Abstract
Introduction The advent of chimeric antigen receptor T-cell (CAR-T) therapies has transformed the management of relapsed/refractory large B-cell lymphoma (R/R LBCL), offering a promising alternative to standard-of-care (SOC) second-line treatments. Despite encouraging results from individual randomized phase 3 trials, such as TRANSFORM, ZUMA-7, and BELINDA, variability in outcomes across studies highlights the need for a comprehensive synthesis. This Bayesian meta-analysis aims to integrate evidence from these trials to estimate the overall effect of CAR-T therapies on overall response rate (ORR), event-free survival (EFS), and overall survival (OS), while accounting for heterogeneity and uncertainty using a shrinkage approach.
Methods We conducted a Bayesian meta-analysis incorporating data from three randomized phase 3 trials: TRANSFORM, ZUMA-7, and BELINDA, comparing CAR-T therapies with SOC in R/R LBCL patients. Outcomes assessed included ORR (log relative risk), EFS, and OS (log hazard ratios). A random-effects model with a hierarchical Bayesian framework was employed, utilizing shrinkage estimation to adjust individual study effects toward a pooled mean. Non-informative priors were used for the pooled effect and between-study variance (tau), with 95% credible intervals (CrI) and prediction intervals derived from posterior distributions. Heterogeneity was quantified using tau, and sensitivity analyses explored the impact of trial-specific factors such as bridging therapy and manufacturing delays. Data were analyzed using R version 4.5.1.
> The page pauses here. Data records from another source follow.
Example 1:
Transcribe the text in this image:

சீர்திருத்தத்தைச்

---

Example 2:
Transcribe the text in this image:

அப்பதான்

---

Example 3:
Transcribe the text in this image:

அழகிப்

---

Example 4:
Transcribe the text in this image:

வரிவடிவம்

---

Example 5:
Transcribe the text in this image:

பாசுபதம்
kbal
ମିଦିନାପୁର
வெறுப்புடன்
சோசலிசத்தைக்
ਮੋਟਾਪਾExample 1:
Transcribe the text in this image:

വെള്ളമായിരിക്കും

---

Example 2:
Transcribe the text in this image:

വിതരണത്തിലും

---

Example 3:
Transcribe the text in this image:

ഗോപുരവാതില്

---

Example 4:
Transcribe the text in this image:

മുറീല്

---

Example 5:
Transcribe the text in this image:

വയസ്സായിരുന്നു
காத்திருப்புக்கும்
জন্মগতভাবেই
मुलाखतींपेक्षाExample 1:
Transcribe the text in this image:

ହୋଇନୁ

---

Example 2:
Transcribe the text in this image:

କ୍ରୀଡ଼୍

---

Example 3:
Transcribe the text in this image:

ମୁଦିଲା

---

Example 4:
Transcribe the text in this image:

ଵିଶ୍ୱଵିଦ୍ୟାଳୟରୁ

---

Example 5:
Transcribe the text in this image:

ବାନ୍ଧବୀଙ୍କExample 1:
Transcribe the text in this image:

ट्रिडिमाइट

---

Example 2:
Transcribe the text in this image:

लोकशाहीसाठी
Results The analysis included 1,123 patients across the three trials. For ORR, the pooled log relative risk was 0.380 [95% CrI: -0.342, 1.018], with shrinkage-adjusted estimates of 0.531 [95% CrI: 0.268, 0.793] for TRANSFORM, 0.510 [95% CrI: 0.348, 0.671] for ZUMA-7, and 0.000 [95% CrI: -0.351, 0.351] for BELINDA, indicating a potential benefit with CAR-T, though with wide uncertainty. The prediction interval was 0.387 [-1.042, 1.717], and heterogeneity was moderate (tau = 0.36 [0.00, 1.14]). For EFS, the pooled log hazard ratio was -0.60 [95% CrI: -1.62, 0.45], with estimates of -1.08 [-1.51, -0.65] for TRANSFORM, -0.92 [-1.18, -0.66] for ZUMA-7, and 0.07 [-0.13, 0.27] for BELINDA, suggesting a reduced event risk with CAR-T, but the CrI crossed zero. The prediction interval was -0.60 [-2.73, 1.57], with higher heterogeneity (tau = 0.73 [0.24, 1.62]). For OS, the pooled log hazard ratio was -0.22 [95% CrI: -0.72, 0.28], with estimates of -0.28 [-0.73, 0.17] for TRANSFORM, -0.31 [-0.64, 0.01] for ZUMA-7, and -0.09 [-0.43, 0.24] for BELINDA, showing no clear survival benefit, with a prediction interval of -0.22 [-1.19, 0.75] and low heterogeneity (tau = 0.18 [0.00, 0.87]).
Conclusion This Bayesian meta-analysis suggests a potential benefit of CAR-T therapies over SOC for ORR and EFS in R/R LBCL, though confidence intervals indicate uncertainty and variability across trials. The lack of a clear OS advantage underscores the need for longer follow-up and further investigation into factors driving heterogeneity, such as trial design and patient characteristics. These findings support the continued evaluation of CAR-T in clinical practice and research, with a focus on optimizing delivery and patient selection to maximize efficacy.